電車に乗ろうと、ホームを歩いていると、一瞬髪の毛を捕まれて線路側に引っ張られた。
 その瞬間、気を抜いたら本当にすーっと線路側に落ちそうな感覚だったが、頭を振り、姿勢を立て直した。

 私の髪の毛を掴んだのは、この世の手ではなかったが、触られた瞬間ヒヤッとした冷気が首を駆け抜けた。そういうモノに出会ったということは、自分の心に隙ができていた瞬間だったかもしれないし、ただのイタズラ心のあるモノの仕業だったかもしれないが、見る能力はないので、それは不明。

 やれやれと思いながら、もしあのまま電車が来ていて、私も体勢を整えられなかったらこの世から消えていたかもしれない。
 その瞬間、私はこの世に未練があるだろうか? と考えてしまった。いや、未練はない。やりたいことをやり、悔いの残らないように決断し時間を過ごし、前へと進んでいることを考えると、今この瞬間に関しては悔いは残らない。
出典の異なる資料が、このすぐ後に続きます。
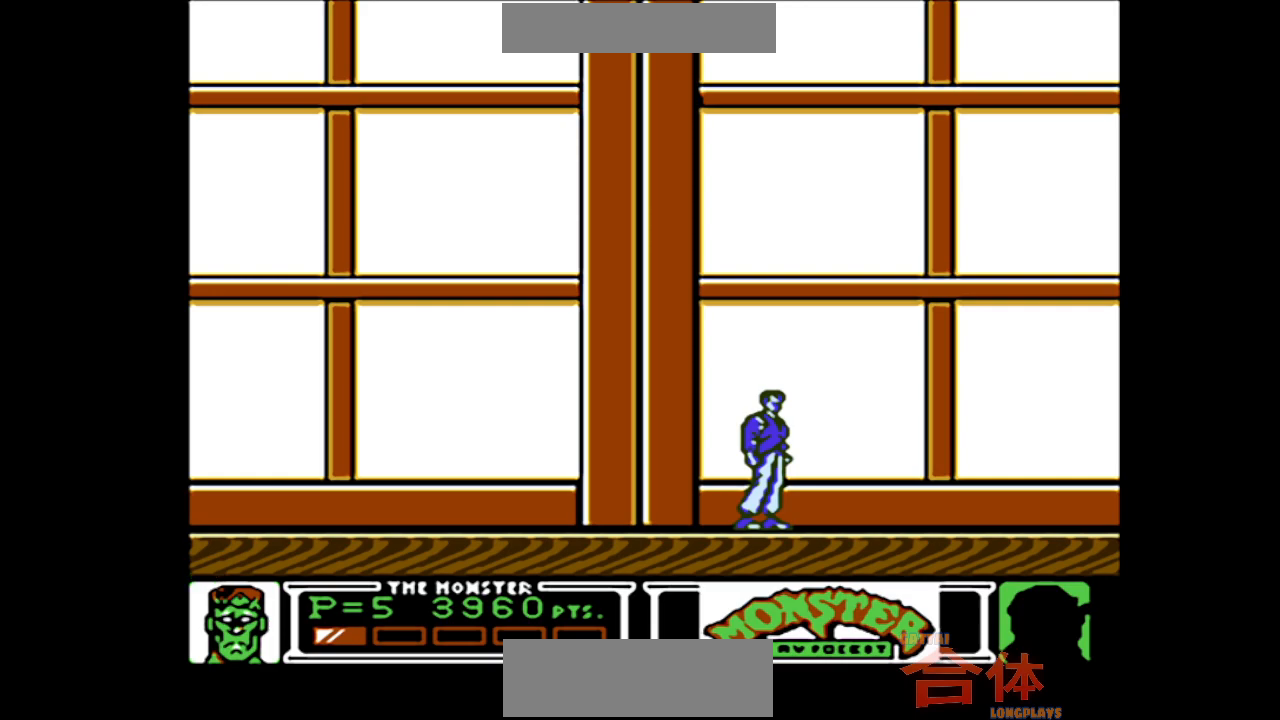
{"buttons": [], "events": []}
 果たして未来への悔いはどうだろうか。やりたいこと、まだ見た事のないものへの好奇心はある。でも、それは常にあるものだから、悔いがあるとか、ないというものではなく、常に私に備わっている資質だから、いつ断たれようとも変わりはない。
 そう考えると、変な言い方ですが、いつ死んでもいいように、私は生きているように思う。ある意味、幸せである。
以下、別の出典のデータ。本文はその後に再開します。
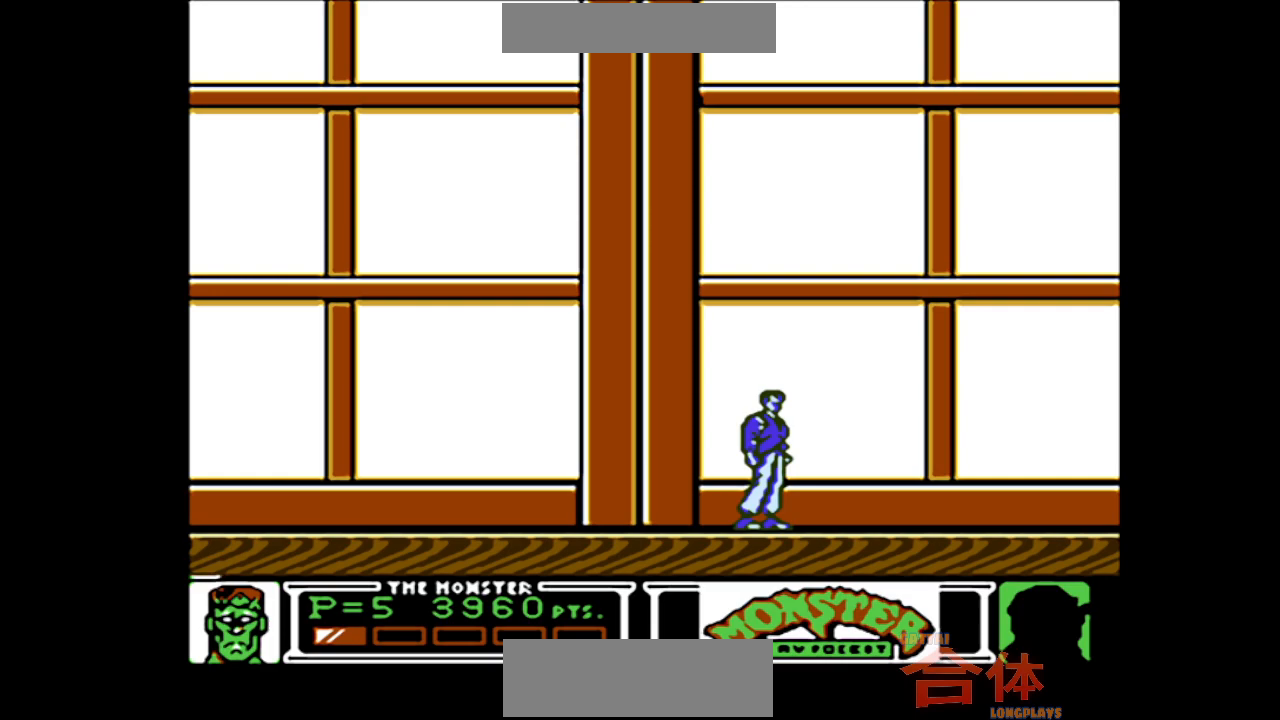
{"buttons": [], "events": []}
 こういう考えた方をすると、刹那的に捉える人もいそうだが、いたって自分的には前向き。何かを成し遂げることも大事だが、目の前にあることを解決することで、未来が作られる。
 自分の寿命が続くと思っていても、いつ死ぬかわからない人生だからこそ、いつ死んでもいいという、悔いの残らない生き方をこれからも私はしていきたいと、改めて思ってしまった。